And lately I've been buying insert holders straight from this place in China:

http://www.banggood.com/SCLCR1616H0...-Holder-With-CCMT09T304-Insert-p-1053303.html

http://www.banggood.com/MGEHR1212-2...-Cut-with-4pcs-MGMN200-Inserts-p-1053298.html

http://www.banggood.com/SNR0016Q16-...urning-Tool-Holder-with-Wrench-p-1061082.html


----------



## wa5cab

Although the 102 holder works OK with 3/8" and 1/2" cutters, I wouldn't try to put 5/16" or 1/4" ones in it as their left side will be unsupported.  I would recommend having maybe two or three 102's but buy 101's for your extras.  Most of them will spend their lives holding one cutter that you don't use too often but when you need it you need it.

For the beveling cutter, you can use the back end of the knurling holder.  Or at least on mine, I can.  It's another one that you don't need all the time but when you need it, you need it now.


----------



## Charles Spencer

wa5cab said:


> Although the 102 holder works OK with 3/8" and 1/2" cutters, I wouldn't try to put 5/16" or 1/4" ones in it as their left side will be unsupported.



Good point.  I agree.


----------



## RonRock

Thanks guys.
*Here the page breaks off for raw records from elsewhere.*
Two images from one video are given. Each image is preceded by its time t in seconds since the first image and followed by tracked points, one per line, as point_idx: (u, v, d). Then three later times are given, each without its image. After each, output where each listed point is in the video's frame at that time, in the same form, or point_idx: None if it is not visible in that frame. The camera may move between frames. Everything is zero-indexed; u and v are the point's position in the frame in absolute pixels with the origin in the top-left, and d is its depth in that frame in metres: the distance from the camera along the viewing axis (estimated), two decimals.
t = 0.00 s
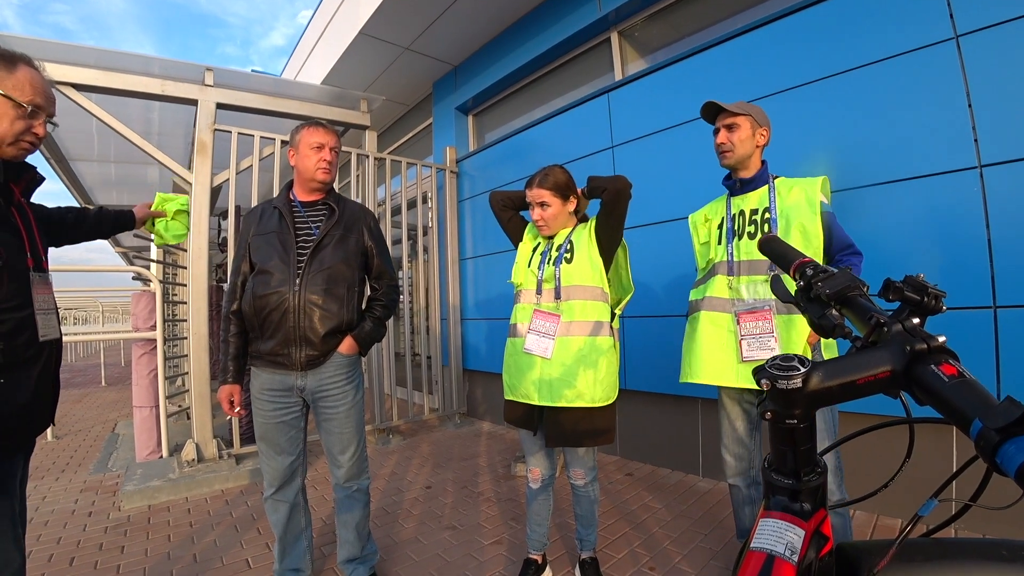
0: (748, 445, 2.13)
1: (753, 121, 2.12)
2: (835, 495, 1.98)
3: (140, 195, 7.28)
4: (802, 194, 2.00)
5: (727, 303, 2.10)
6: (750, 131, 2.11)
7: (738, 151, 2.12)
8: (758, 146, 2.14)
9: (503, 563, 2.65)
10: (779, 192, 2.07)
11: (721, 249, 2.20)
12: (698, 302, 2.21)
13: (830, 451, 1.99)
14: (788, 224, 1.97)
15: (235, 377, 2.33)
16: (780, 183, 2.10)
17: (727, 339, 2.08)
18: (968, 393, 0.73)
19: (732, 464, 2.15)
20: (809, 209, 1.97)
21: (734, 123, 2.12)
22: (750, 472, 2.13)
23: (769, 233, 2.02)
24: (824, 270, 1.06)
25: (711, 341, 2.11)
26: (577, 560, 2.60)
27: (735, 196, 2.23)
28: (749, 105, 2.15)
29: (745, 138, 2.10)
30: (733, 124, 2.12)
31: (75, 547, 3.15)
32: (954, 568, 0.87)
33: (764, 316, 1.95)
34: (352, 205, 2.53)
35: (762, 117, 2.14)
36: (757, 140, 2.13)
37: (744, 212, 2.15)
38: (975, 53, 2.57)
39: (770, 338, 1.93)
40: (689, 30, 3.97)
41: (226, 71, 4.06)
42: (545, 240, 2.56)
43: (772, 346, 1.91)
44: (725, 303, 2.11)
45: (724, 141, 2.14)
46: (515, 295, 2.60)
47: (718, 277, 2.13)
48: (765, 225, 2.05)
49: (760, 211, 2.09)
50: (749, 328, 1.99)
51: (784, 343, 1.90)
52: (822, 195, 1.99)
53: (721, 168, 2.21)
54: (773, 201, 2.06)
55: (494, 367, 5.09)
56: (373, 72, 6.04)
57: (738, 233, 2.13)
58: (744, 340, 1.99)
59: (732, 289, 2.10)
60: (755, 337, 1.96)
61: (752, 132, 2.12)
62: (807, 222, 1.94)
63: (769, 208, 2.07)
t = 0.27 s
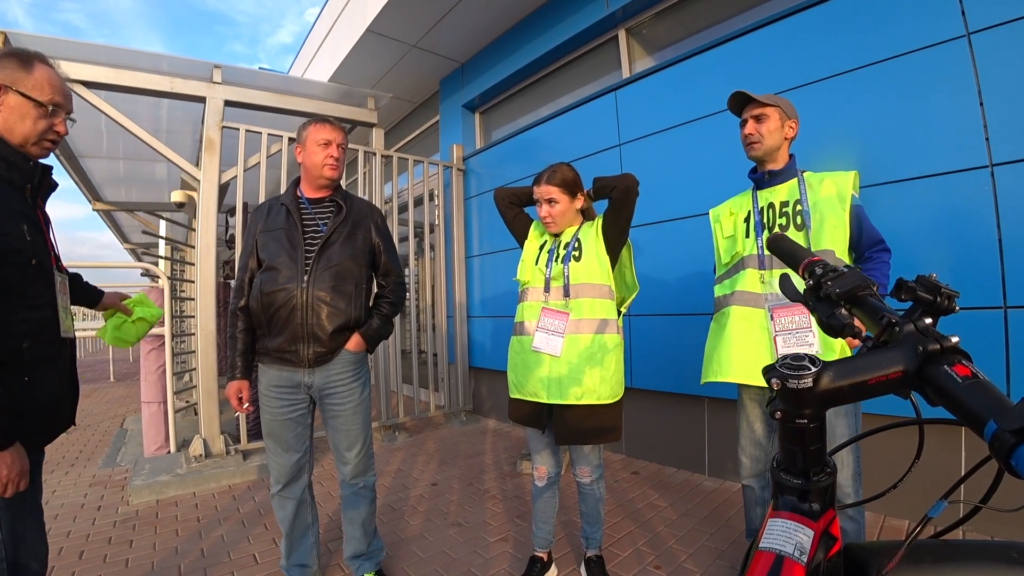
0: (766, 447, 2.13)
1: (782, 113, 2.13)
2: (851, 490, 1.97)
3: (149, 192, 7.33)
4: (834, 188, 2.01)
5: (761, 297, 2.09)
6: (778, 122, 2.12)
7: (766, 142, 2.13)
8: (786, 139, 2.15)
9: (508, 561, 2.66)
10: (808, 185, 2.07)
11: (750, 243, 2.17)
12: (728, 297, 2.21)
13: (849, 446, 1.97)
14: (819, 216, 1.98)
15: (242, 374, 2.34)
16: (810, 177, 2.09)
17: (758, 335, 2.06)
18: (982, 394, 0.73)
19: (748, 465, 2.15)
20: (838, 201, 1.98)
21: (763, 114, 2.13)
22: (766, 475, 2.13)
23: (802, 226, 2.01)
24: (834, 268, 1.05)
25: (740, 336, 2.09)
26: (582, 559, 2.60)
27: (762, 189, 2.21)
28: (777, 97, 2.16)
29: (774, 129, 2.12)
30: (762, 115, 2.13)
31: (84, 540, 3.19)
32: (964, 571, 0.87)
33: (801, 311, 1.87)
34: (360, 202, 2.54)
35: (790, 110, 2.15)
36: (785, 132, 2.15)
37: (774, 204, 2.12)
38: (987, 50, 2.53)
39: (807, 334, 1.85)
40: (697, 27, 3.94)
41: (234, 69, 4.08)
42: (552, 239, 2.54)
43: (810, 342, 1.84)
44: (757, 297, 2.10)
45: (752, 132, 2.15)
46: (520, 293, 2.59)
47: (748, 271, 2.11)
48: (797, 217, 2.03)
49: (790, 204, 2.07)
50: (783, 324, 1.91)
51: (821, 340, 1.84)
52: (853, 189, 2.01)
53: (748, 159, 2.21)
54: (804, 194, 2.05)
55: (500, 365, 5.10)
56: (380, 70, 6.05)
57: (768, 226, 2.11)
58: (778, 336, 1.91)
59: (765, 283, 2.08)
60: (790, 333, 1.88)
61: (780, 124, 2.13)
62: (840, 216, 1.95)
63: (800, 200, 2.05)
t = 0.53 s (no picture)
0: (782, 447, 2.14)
1: (809, 106, 2.11)
2: (872, 481, 1.97)
3: (160, 192, 7.41)
4: (861, 189, 2.02)
5: (780, 298, 2.08)
6: (806, 115, 2.10)
7: (793, 135, 2.11)
8: (813, 132, 2.13)
9: (517, 559, 2.66)
10: (835, 183, 2.09)
11: (770, 240, 2.17)
12: (746, 298, 2.20)
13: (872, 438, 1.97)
14: (843, 217, 2.00)
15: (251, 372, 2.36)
16: (837, 176, 2.11)
17: (777, 336, 2.05)
18: (997, 395, 0.72)
19: (763, 466, 2.15)
20: (863, 202, 2.00)
21: (791, 106, 2.11)
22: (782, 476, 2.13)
23: (825, 226, 2.04)
24: (845, 268, 1.04)
25: (760, 337, 2.09)
26: (591, 558, 2.61)
27: (786, 183, 2.22)
28: (806, 91, 2.14)
29: (802, 121, 2.09)
30: (789, 107, 2.11)
31: (98, 536, 3.24)
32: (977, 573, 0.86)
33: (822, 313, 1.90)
34: (368, 201, 2.55)
35: (818, 103, 2.14)
36: (813, 125, 2.13)
37: (797, 202, 2.14)
38: (1001, 46, 2.50)
39: (826, 336, 1.88)
40: (706, 25, 3.92)
41: (244, 69, 4.11)
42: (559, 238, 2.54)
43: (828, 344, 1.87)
44: (778, 297, 2.08)
45: (778, 125, 2.13)
46: (527, 294, 2.59)
47: (764, 271, 2.11)
48: (820, 216, 2.05)
49: (814, 203, 2.09)
50: (802, 324, 1.94)
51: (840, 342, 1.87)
52: (880, 191, 2.02)
53: (774, 153, 2.19)
54: (829, 193, 2.07)
55: (508, 364, 5.10)
56: (389, 69, 6.07)
57: (790, 223, 2.12)
58: (796, 337, 1.95)
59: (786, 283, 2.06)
60: (808, 334, 1.92)
61: (808, 117, 2.11)
62: (863, 219, 1.97)
63: (825, 199, 2.07)
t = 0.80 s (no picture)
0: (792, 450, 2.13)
1: (828, 103, 2.09)
2: (883, 484, 1.95)
3: (172, 192, 7.48)
4: (876, 186, 2.00)
5: (792, 296, 2.06)
6: (825, 112, 2.08)
7: (811, 133, 2.09)
8: (831, 129, 2.11)
9: (525, 559, 2.66)
10: (850, 180, 2.07)
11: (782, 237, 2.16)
12: (757, 295, 2.19)
13: (884, 440, 1.95)
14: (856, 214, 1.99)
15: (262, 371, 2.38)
16: (853, 172, 2.09)
17: (789, 335, 2.04)
18: (1011, 397, 0.72)
19: (774, 468, 2.13)
20: (879, 200, 1.98)
21: (809, 103, 2.09)
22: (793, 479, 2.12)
23: (839, 222, 2.03)
24: (854, 267, 1.03)
25: (772, 336, 2.08)
26: (599, 558, 2.60)
27: (800, 181, 2.20)
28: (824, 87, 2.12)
29: (819, 119, 2.07)
30: (807, 105, 2.09)
31: (111, 532, 3.28)
32: None
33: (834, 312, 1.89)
34: (377, 201, 2.56)
35: (837, 100, 2.11)
36: (831, 122, 2.10)
37: (811, 199, 2.13)
38: (1018, 42, 2.45)
39: (838, 335, 1.87)
40: (715, 23, 3.89)
41: (254, 70, 4.14)
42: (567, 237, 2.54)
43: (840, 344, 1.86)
44: (790, 295, 2.07)
45: (796, 122, 2.11)
46: (534, 294, 2.58)
47: (777, 269, 2.09)
48: (835, 213, 2.05)
49: (828, 200, 2.08)
50: (814, 324, 1.93)
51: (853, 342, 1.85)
52: (897, 187, 1.99)
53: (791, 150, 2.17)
54: (844, 189, 2.05)
55: (517, 363, 5.11)
56: (397, 69, 6.10)
57: (802, 220, 2.12)
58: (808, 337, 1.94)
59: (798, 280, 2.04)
60: (821, 334, 1.91)
61: (826, 114, 2.09)
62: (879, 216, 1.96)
63: (840, 195, 2.06)
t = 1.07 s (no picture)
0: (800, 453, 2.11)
1: (839, 103, 2.07)
2: (893, 487, 1.93)
3: (183, 191, 7.56)
4: (888, 183, 1.98)
5: (801, 292, 2.03)
6: (836, 113, 2.05)
7: (823, 134, 2.07)
8: (843, 130, 2.09)
9: (532, 559, 2.66)
10: (862, 178, 2.04)
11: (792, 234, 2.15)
12: (766, 290, 2.18)
13: (894, 443, 1.93)
14: (869, 211, 1.97)
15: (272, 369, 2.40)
16: (864, 169, 2.06)
17: (798, 332, 2.02)
18: None
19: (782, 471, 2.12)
20: (893, 197, 1.96)
21: (820, 104, 2.06)
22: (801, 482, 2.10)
23: (851, 219, 2.01)
24: (864, 268, 1.02)
25: (780, 333, 2.06)
26: (607, 559, 2.59)
27: (811, 178, 2.18)
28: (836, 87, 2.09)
29: (831, 120, 2.05)
30: (818, 105, 2.07)
31: (122, 527, 3.32)
32: None
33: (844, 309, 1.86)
34: (387, 200, 2.57)
35: (848, 100, 2.09)
36: (843, 123, 2.08)
37: (822, 196, 2.12)
38: None
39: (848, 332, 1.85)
40: (726, 22, 3.87)
41: (265, 70, 4.17)
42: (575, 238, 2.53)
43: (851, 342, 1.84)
44: (799, 291, 2.04)
45: (807, 123, 2.09)
46: (544, 294, 2.57)
47: (789, 265, 2.07)
48: (846, 210, 2.03)
49: (840, 197, 2.07)
50: (824, 321, 1.91)
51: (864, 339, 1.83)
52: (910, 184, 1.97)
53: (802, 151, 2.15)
54: (855, 186, 2.03)
55: (525, 363, 5.11)
56: (407, 69, 6.12)
57: (813, 218, 2.11)
58: (818, 335, 1.92)
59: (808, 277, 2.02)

Yes the insert holders were what I was asking about. But still learning about the AXA tool post holder itself, so any information is helpful. It's easy to make expensive mistakes when learning.


----------



## wa5cab

OK.  Then I would suggest that you buy a set of the 3/8" square brazed turning tools (with spares) in both C2 and C5 grade carbide (C5 is generally for steel and alloy and C2 for non-ferrous).  Learn with them while you get up to speed on some of what's available in replaceable inserts (both holders and inserts) and start saving for a No, 116 insert holder.  The 101 and 102 holders are cheap.  The 116 is relatively expensive and not made by many companies.


----------



## ColoMid

I just tonite finished rebuilding my Logan model 1955H (1963 vintage).
My first test was to turn a piece of HRS with an insert tool and to verify that the lathe
would in fact work with 1/2" brazed and insert tooling as the height is very close to maxing out
to get on center. This is using AXA/100 style tool post and tool holders.
There is not much vertical room to spare as it turns out.  I suspect a BXA would not work out.
I borrowed the tool post of my South Bend 9A, so I'm in the market for another.
The T nuts are not compatible.
RichD, Canton, Ga


----------